Entries supplied section start

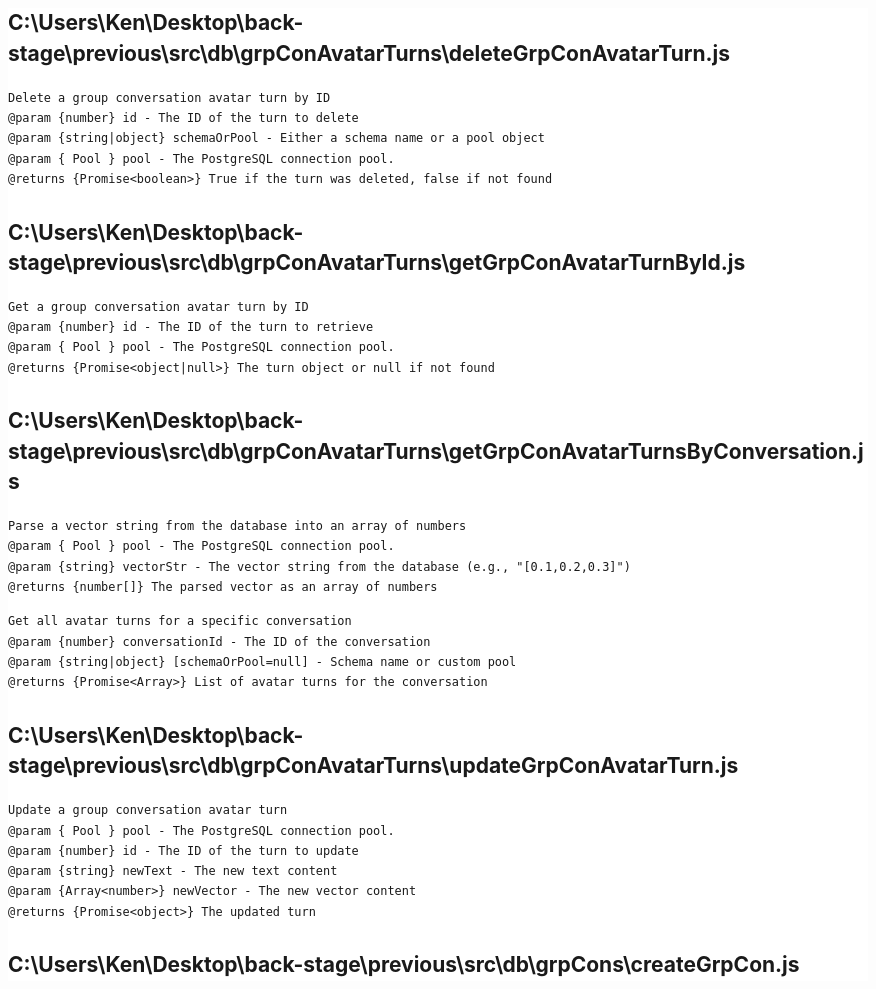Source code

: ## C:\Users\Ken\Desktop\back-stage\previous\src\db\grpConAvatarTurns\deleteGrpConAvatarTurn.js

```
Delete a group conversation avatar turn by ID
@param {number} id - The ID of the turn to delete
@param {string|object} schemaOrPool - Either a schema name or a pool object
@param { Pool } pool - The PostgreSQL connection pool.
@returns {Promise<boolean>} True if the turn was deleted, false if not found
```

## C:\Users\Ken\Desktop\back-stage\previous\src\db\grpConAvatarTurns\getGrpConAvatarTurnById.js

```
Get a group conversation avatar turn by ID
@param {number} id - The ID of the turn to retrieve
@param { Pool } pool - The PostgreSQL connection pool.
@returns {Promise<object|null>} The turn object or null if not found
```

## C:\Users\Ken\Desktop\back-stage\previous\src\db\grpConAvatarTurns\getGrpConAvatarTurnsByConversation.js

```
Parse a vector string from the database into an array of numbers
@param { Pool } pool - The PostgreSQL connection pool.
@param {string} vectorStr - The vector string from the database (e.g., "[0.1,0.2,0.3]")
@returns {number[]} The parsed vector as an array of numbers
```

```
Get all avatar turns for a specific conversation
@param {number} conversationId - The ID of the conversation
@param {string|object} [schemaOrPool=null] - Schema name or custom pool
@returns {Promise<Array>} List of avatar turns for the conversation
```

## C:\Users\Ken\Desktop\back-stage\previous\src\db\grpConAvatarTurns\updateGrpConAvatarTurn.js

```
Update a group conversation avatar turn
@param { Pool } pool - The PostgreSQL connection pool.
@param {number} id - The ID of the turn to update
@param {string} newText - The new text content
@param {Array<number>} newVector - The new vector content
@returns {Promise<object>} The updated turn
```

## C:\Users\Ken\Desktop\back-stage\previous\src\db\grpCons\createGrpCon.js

Entries supplied section end
Entries supplied section start

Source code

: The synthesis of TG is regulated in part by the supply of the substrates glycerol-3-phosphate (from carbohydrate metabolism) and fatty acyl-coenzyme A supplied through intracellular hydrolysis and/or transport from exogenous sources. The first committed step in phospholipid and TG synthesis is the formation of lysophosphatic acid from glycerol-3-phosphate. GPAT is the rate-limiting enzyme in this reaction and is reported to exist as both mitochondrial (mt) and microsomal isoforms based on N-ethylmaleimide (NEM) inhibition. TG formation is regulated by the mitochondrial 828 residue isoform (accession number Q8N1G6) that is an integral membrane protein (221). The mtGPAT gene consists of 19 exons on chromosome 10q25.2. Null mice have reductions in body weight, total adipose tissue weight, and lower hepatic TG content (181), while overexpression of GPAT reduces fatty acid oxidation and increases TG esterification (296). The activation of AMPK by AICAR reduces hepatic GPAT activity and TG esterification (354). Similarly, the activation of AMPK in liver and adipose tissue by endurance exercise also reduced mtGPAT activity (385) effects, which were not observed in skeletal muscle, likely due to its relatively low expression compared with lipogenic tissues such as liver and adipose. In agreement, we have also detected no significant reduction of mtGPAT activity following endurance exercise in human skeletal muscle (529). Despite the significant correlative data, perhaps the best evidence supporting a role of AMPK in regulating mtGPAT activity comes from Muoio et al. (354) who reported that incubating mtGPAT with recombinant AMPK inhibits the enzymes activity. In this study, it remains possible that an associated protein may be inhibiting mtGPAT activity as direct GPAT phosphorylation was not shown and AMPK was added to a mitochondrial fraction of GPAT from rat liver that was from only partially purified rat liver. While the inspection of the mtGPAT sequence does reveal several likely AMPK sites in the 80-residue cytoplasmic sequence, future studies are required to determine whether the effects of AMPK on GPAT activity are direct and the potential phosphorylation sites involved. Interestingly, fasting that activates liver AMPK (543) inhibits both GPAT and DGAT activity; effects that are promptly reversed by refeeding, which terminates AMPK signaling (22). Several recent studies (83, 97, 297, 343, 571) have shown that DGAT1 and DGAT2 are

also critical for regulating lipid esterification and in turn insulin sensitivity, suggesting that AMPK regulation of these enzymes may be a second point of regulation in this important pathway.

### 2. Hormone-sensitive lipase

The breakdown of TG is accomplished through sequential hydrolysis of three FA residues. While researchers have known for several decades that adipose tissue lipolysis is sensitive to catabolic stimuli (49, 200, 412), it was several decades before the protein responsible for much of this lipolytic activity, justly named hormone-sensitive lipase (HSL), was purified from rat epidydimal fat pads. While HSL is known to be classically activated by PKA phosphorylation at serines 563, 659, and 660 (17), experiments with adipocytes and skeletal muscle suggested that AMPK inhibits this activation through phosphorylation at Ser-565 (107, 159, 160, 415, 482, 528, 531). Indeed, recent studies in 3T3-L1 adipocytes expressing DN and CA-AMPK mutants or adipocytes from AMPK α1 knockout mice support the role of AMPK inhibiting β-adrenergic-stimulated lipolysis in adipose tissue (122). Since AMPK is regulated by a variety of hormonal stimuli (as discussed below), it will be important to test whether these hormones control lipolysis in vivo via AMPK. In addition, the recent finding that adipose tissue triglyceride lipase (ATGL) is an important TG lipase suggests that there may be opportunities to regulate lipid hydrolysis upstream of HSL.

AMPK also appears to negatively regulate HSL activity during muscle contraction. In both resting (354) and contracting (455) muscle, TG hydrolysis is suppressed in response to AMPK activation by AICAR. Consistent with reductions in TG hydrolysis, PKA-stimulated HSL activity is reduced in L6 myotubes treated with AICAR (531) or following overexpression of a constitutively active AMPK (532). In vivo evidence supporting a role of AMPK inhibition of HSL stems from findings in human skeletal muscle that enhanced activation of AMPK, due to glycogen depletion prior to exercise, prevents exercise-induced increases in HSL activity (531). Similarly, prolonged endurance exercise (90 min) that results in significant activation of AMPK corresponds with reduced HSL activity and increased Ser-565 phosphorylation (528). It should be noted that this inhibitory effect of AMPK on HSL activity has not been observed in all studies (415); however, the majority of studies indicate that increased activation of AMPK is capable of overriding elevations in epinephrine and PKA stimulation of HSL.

Entries supplied section end

### Your task
Using the data above, show each line where "lipase" occurs.

### Response to this task
### 2. Hormone-sensitive lipase
The breakdown of TG is accomplished through sequential hydrolysis of three FA residues. While researchers have known for several decades that adipose tissue lipolysis is sensitive to catabolic stimuli (49, 200, 412), it was several decades before the protein responsible for much of this lipolytic activity, justly named hormone-sensitive lipase (HSL), was purified from rat epidydimal fat pads. While HSL is known to be classically activated by PKA phosphorylation at serines 563, 659, and 660 (17), experiments with adipocytes and skeletal muscle suggested that AMPK inhibits this activation through phosphorylation at Ser-565 (107, 159, 160, 415, 482, 528, 531). Indeed, recent studies in 3T3-L1 adipocytes expressing DN and CA-AMPK mutants or adipocytes from AMPK α1 knockout mice support the role of AMPK inhibiting β-adrenergic-stimulated lipolysis in adipose tissue (122). Since AMPK is regulated by a variety of hormonal stimuli (as discussed below), it will be important to test whether these hormones control lipolysis in vivo via AMPK. In addition, the recent finding that adipose tissue triglyceride lipase (ATGL) is an important TG lipase suggests that there may be opportunities to regulate lipid hydrolysis upstream of HSL.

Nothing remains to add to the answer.